Violence: balancing treatment efficacy with provider safety

By Phyllis Hanlon
January 1st, 2010

Last October, shock waves rippled through the mental health community when a patient at the bipolar clinic at Massachusetts General Hospital (MGH) stabbed his psychiatrist. While such events – although rare – grab media attention, they serve as reminders to providers of the importance of awareness and preparation.

According to Steve Nisenbaum, Ph.D., J.D., past president of Division 18 (Psychologists in Public Service), Division 18’s public policy liaison to the American Psychological Association, and 30-year staff member at MGH, these violent episodes create a conflict between the efficacy of treatment and the safety of the provider. “This is a key concern,” he says, “especially when practicing in areas or agencies where there is an increased likelihood of violence or when operating solo.”

Andrea Celenza, Ph.D., psychoanalyst with a private practice in Lexington, Mass. and assistant clinical professor at Harvard Medical School, generally treats highly functioning clients and hadn’t seriously considered the possibility of a physical confrontation until one client expressed his fantasy of killing her during the course of therapy. Celenza reports that the client’s intake and past history indicated no predisposition toward violence. However, as treatment awakened unconscious fantasies related to unresolved childhood relationships, the client overcame his timidity and latent feelings of humiliation surfaced; he then began to direct his frustrations toward her. “The day he told me about the fantasy, I became frightened,” says Celenza. Thankfully, physical violence never occurred.

Nisenbaum notes that most psychologists have had a certain amount of training that makes them attentive to the climate in which they attempt to build a trusting alliance with a client. “They are generally prepared to deal with treatment-resistant patients,” he says.
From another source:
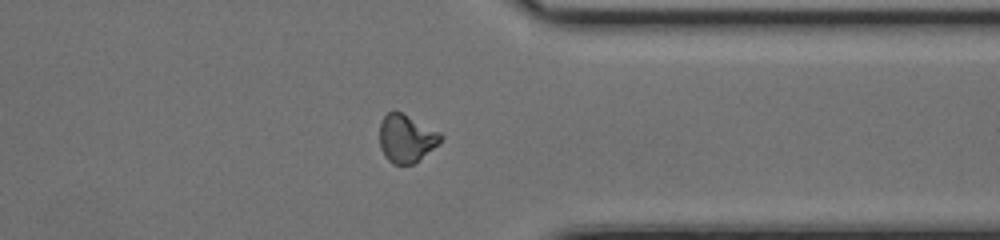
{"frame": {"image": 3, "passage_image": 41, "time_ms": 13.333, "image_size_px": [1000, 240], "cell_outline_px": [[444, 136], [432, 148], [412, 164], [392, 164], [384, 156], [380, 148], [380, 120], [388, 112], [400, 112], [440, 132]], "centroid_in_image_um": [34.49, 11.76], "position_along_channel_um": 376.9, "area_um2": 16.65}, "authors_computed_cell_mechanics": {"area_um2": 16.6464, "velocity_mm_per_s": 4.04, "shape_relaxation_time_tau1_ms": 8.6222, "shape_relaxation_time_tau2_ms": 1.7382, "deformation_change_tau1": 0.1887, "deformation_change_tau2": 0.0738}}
Certain actuarial tools, specifically the Classification of Violence Risk (COVR) and the Violence Risk Appraisal Guide (VRAG), also enable providers to assess the possibility of danger. Unfortunately, the VRAG, the most widely used instrument, was developed out of the Canadian prison system, according to Nisenbaum. “Generalizability to psychiatric patients that don’t have co-occurring criminal justice issues is not clear,” he says. “Sometimes these tools are adapted without being clear how norms develop and how to transfer [them], especially to the outpatient setting, even to psychiatric inpatients.”

While solo practitioners may face occasional threats to personal safety, those who work on inpatient units run this risk daily. However, while inpatients may have a higher propensity toward violence – at times directed toward staff – Nisenbaum points out that most agencies have developed protocols and details systems to protect employees, including psychologists.

DMH and the state hospitals provide “fairly systematic training,” which all staff is required to undergo, notes Nisenbaum. The Danvers and Tewksbury State Hospitals use Non-Violence Self-Defense (NVSD) training, which orients a psychologist toward identifying a potential threat and intervening prophylactically, says Nisenbaum. However, he notes that predictability rates vary. “These are mostly very short-term predictions and for a very specific setting, based on information that is hard to calculate and evaluate in terms of applicability outside that setting,” he says. “To produce relativity and validity, you have to resort to an actuarial system, but you lose a lot in the process. The individual characteristics of patients are hard to incorporate and [the outcome] gives [the provider] less confidence.”

At Tewksbury Hospital, the DMH also collaborate with security experts to teach engagement and disengagement skills. “They are trying to change the level of cyclical violence on inpatient units,” says Nisenbaum. “The training pulls together all elements of nonviolent engagement of the patient: how to physically present, cultivate rapport and respond behaviorally.”

Nisenbaum points out that MGH developed MOAB (Management of Aggressive Behavior) training in conjunction with the campus police long before the October attack took place to increase clinical staff awareness. This program uses verbal, nonverbal and physical techniques to address several types of situations. Bonnie S. Michelman, head of security at MGH, says, “We have been using MOAB here for 17 or 18 years, nothing to do with the incident. It is a fabulous program on managing aggression and conflict.”

Studies indicate that the number of violent episodes against mental health workers is increasing. Researchers at the University of Rochester Medical Center – Psychiatry conducted a survey in which 43 percent of respondents reported being threatened and 25 percent had been assaulted.

In the United Kingdom and New Zealand, study findings reflect similar results. In the UK study, 51 percent of respondents reported an assault and 24 percent had been attacked by a patient in the previous year. The New Zealand study revealed 46 percent of respondents experienced verbal threats and 39 percent, physical intimidation. Sixteen percent suffered minor assaults requiring no medical intervention, 14 percent were harassed, 10 percent were sexually harassed and five percent were stalked.

All of the studies recommend personal safety training across disciplines to enhance team building, improve communication and prevent future events and post-event protocols to assess incidents.